I am very worried I may burst into tears as I write this post.
This month I go back to work. On the 26th August I shall be returning to my full time paid job.
I am really dreading it.
I love my job though! It is very challenging at times but I get to meet such a variety of people and travel along a difficult journey with them at times.
I am going to miss my baby so much.
It also makes me sad that someone else is probably going to see all his firsts before us now.
Baby M will be going to nursery 4 days a week. We don’t have family nearby so that option is out. We looked and visited childminders but we got a really good feeling from the nursery he is going to.
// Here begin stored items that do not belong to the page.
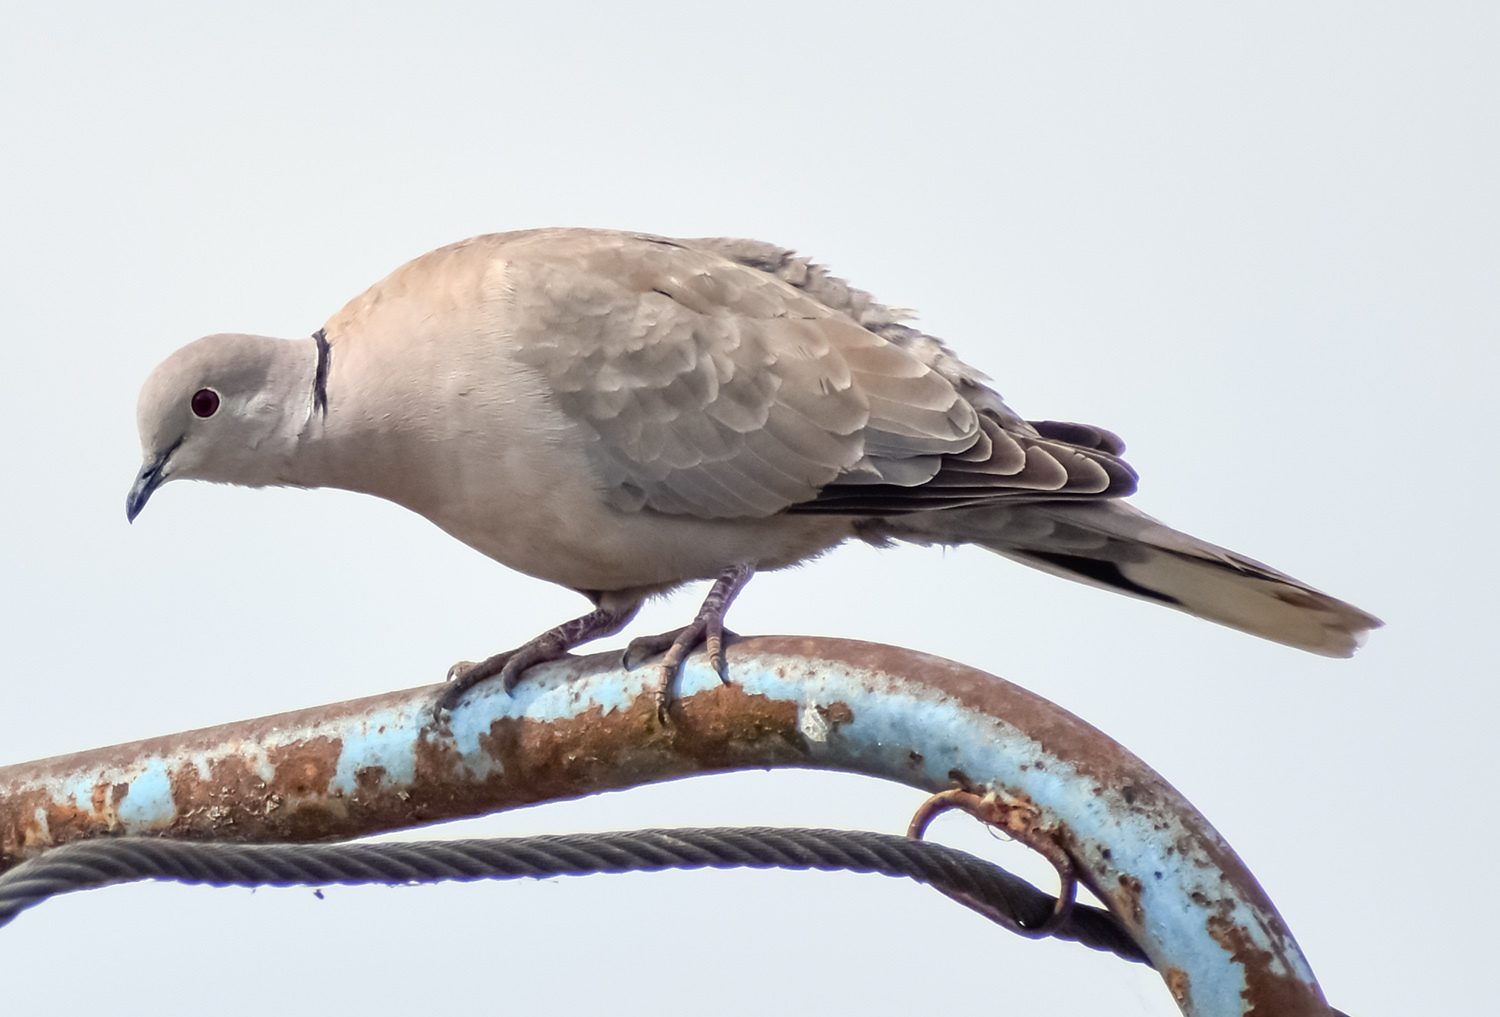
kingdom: Animalia
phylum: Chordata
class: Aves
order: Columbiformes
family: Columbidae
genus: Streptopelia
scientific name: Streptopelia decaocto
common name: Eurasian collared dove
I think that nursery will give him the opportunity to socialise with other children and I think he will learn so much.
I still don’t want to leave him there though.
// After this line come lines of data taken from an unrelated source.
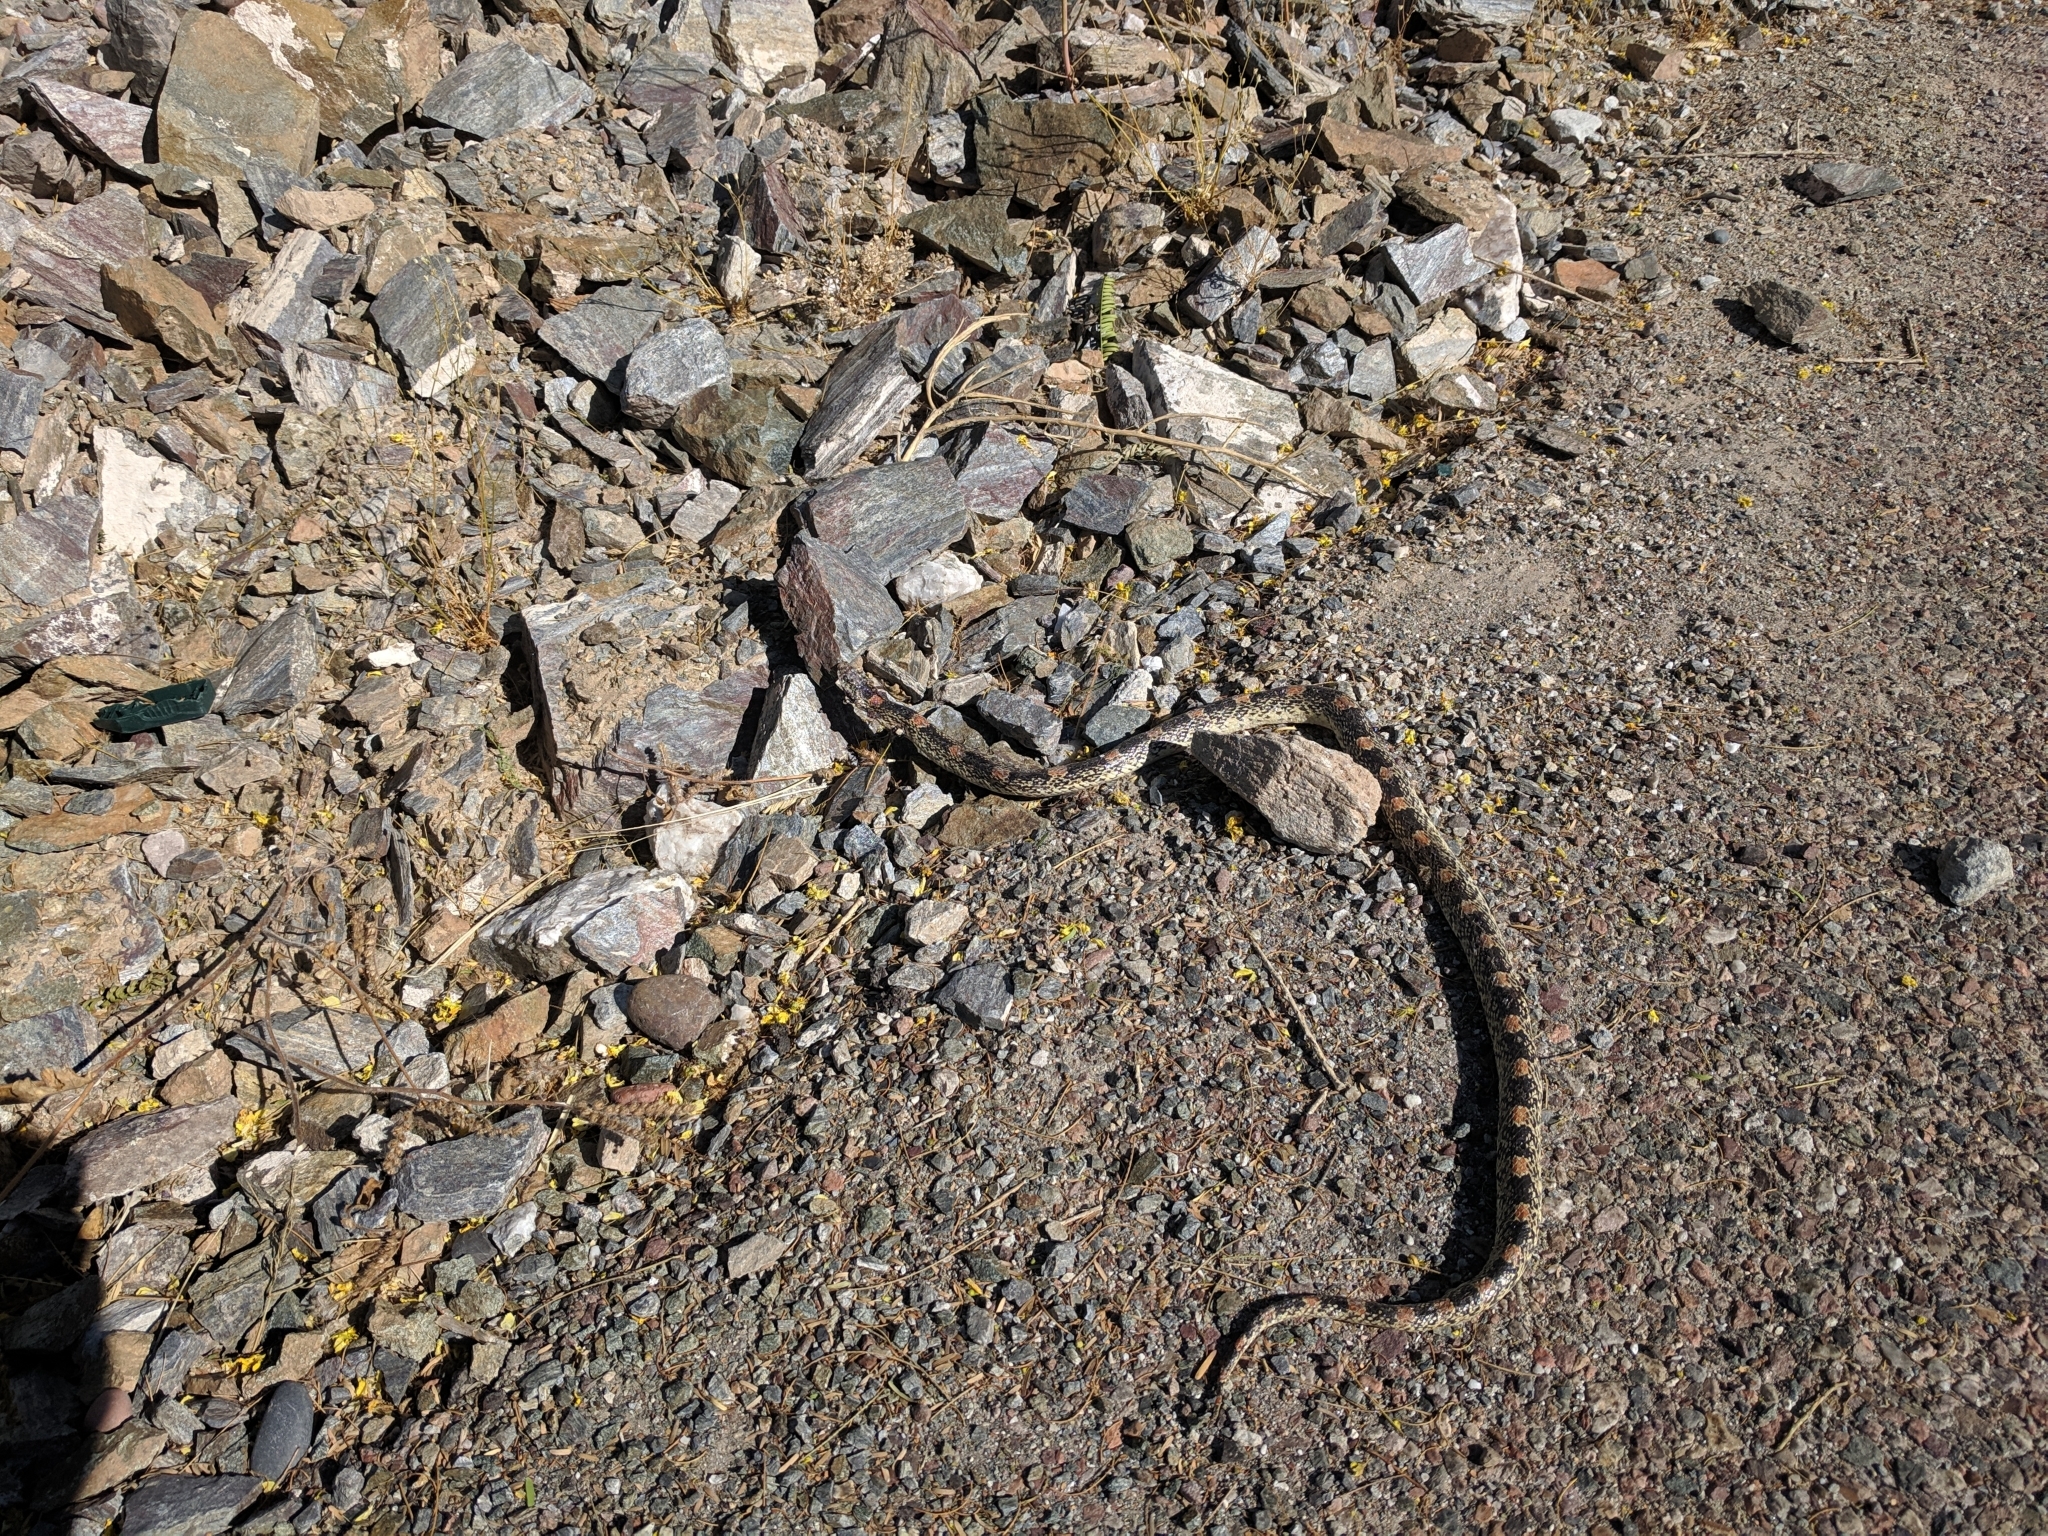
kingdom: Animalia
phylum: Chordata
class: Squamata
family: Colubridae
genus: Rhinocheilus
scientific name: Rhinocheilus lecontei
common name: Longnose snake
I have been thinking a lot lately about whether I could be a stay at home mum. We couldn’t afford to lose my wage as I am the bigger wage earner so I would have to be a work at home mum. With my skills though what job would that be?? I would love to be a work at home mum but I don’t know what I would do.
I have to return to work for 3 months due to my maternity pay. Maybe after those 3 months I will feel different, maybe things are worse in my head than they will be. My work have been great and agreed to my family friendly hours request which is such a relief.
How did other mums find going back to work? Are you a work at home mum? Are you a stay at home mum?